The meeting in Nairobi was supposed to advance the process by fine-tuning the draft treaty and starting discussions about what concrete measures should target pollution from plastic, which is made from fossil fuels.
But the treaty specifics were never really addressed, with a small number of oil-producing nations -– particularly Iran, Saudi Arabia and Russia –- accused of employing stalling tactics seen at previous negotiation rounds to hinder progress.
"Unsurprisingly, certain countries are blocking progress on every term, playing obstruction and procedural manoeuvres," Carroll Muffett from the Center for International Environmental Law told AFP.
- Lacking leadership -
In closed-door meetings, so many new proposals were put forward that the text -- instead of being revised and streamlined -- ballooned in size over the course of the week, according to observers following the talks.

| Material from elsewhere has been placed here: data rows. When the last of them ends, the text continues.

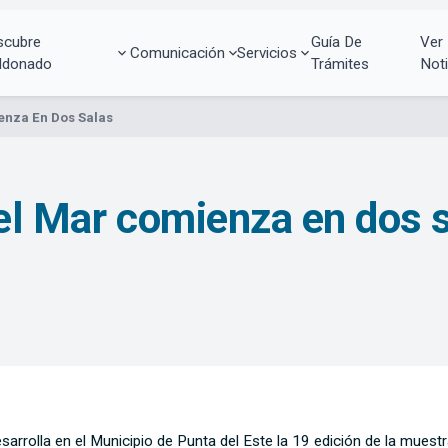
scubre
Guía De
Ver
Comunicación
Servicios
ldonado
Trámites
Noti
ienza En Dos Salas
del Mar comienza en dos 
arrolla en el Municipio de Punta del Este la 19 edición de la muestr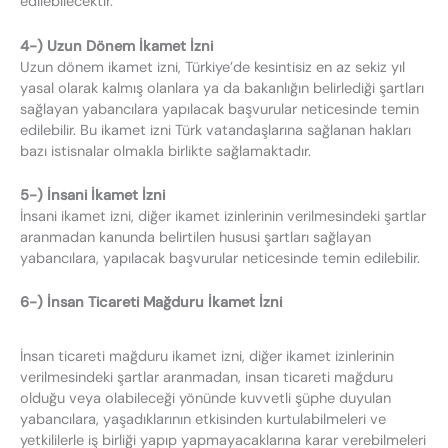
edilebilecektir.
4-) Uzun Dönem İkamet İzni
Uzun dönem ikamet izni, Türkiye’de kesintisiz en az sekiz yıl
yasal olarak kalmış olanlara ya da bakanlığın belirlediği şartları
sağlayan yabancılara yapılacak başvurular neticesinde temin
edilebilir. Bu ikamet izni Türk vatandaşlarına sağlanan hakları
bazı istisnalar olmakla birlikte sağlamaktadır.
5-) İnsani İkamet İzni
İnsani ikamet izni, diğer ikamet izinlerinin verilmesindeki şartlar
aranmadan kanunda belirtilen hususi şartları sağlayan
yabancılara, yapılacak başvurular neticesinde temin edilebilir.
6-) İnsan Ticareti Mağduru İkamet İzni
İnsan ticareti mağduru ikamet izni, diğer ikamet izinlerinin
verilmesindeki şartlar aranmadan, insan ticareti mağduru
olduğu veya olabileceği yönünde kuvvetli şüphe duyulan
yabancılara, yaşadıklarının etkisinden kurtulabilmeleri ve
yetkililerle iş birliği yapıp yapmayacaklarına karar verebilmeleri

Graham Forbes from Greenpeace said the meeting had "failed" its objectives and urged governments to take a harder line in future negotiations on nations not acting in good faith.
"A successful treaty is still within reach but it will require a level of leadership and courage from big, more ambitious countries that we simply have not seen yet," he told AFP.
There was anger directed at UNEP, with the civil society alliance group GAIA accusing the hosts of overseeing "an undisciplined and meandering" meeting that allowed a minority to hold proceedings "hostage".
UNEP said "substantial" progress had been made by nearly 2,000 delegates in attendance.
The International Council of Chemical Associations, the main industry group for global petrochemical and plastic companies, said the process had improved an "underwhelming" draft and jostling between governments was critical for treaty building.
"We (now) have a document -- a draft text -- that is much more inclusive of the range of ideas," spokesman Stewart Harris told AFP.
The plastics meeting comes just before crucial climate talks in the oil-rich United Arab Emirates later this month that are set to be dominated by debate over the future of fossil fuels.
Global demand for plastic has seen production double in 20 years and at current rates, it could triple by 2060 without action, according to the OECD.
Ninety percent of plastic is not recycled, with most dumped in nature or improperly burned.
Environment groups have long argued that without curbs on the manufacturing of new plastic any treaty would be weak.
- Behind schedule -
Around 60 "high ambition" nations have called for a treaty that eliminates some plastic products through bans and phase outs, and enshrines rules to reduce plastic production and consumption.
But in Nairobi, some nations expressed reluctance to support cuts on plastic production, a concern recognised by the incoming chair of the negotiation committee.
"We are not here to end all plastic, we are here to end plastic pollution," Ecuador's Luis Vayas Valdivieso told delegates after his election on Sunday.
Divisions also sharpened over whether treaty terms should be legally binding or voluntary.
Eirik Lindebjerg from the World Wide Fund for Nature said despite frustrations the process had not been derailed, and a majority of countries still supported a strong treaty.
"I wouldn't call the meeting a failure. We are behind schedule, but we are not off track," he told AFP.
There are two final rounds of negotiations in 2024: the first in Canada in April, and a second in South Korea in November, with the goal of adopting a treaty by mid-2025.